BEGIN Task data
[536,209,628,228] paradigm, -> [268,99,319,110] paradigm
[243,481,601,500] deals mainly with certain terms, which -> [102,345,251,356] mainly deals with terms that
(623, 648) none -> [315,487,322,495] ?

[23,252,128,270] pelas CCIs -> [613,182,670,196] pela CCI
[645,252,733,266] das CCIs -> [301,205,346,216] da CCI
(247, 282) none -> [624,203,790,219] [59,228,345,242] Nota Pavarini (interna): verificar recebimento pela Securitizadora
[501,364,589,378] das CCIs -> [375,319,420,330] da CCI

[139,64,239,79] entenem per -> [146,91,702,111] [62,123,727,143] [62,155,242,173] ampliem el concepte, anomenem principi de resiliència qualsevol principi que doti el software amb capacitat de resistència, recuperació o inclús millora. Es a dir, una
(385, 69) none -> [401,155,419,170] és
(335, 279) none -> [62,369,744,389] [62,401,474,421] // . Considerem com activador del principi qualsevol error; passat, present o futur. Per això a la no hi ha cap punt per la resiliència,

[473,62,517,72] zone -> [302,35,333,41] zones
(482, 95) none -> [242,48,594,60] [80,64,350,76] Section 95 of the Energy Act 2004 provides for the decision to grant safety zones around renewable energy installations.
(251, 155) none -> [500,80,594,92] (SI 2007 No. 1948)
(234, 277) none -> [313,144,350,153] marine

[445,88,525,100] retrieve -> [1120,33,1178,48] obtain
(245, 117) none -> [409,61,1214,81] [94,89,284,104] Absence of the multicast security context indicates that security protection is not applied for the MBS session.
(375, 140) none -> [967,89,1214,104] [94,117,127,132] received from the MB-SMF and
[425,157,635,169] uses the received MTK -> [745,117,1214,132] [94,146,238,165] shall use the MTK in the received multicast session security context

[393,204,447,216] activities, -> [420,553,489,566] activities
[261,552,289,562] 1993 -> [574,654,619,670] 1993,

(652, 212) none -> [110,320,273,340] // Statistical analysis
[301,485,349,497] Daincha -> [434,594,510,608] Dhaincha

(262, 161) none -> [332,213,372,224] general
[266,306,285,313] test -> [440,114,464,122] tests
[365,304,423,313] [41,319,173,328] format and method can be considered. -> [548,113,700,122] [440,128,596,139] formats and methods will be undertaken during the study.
END Task data
Exercise aim — Your answer must be the lines from the first line of the records through the line containing "[23,252,128,270] pelas CCIs", copied exactly.

Exercise output —
[536,209,628,228] paradigm, -> [268,99,319,110] paradigm
[243,481,601,500] deals mainly with certain terms, which -> [102,345,251,356] mainly deals with terms that
(623, 648) none -> [315,487,322,495] ?

[23,252,128,270] pelas CCIs -> [613,182,670,196] pela CCI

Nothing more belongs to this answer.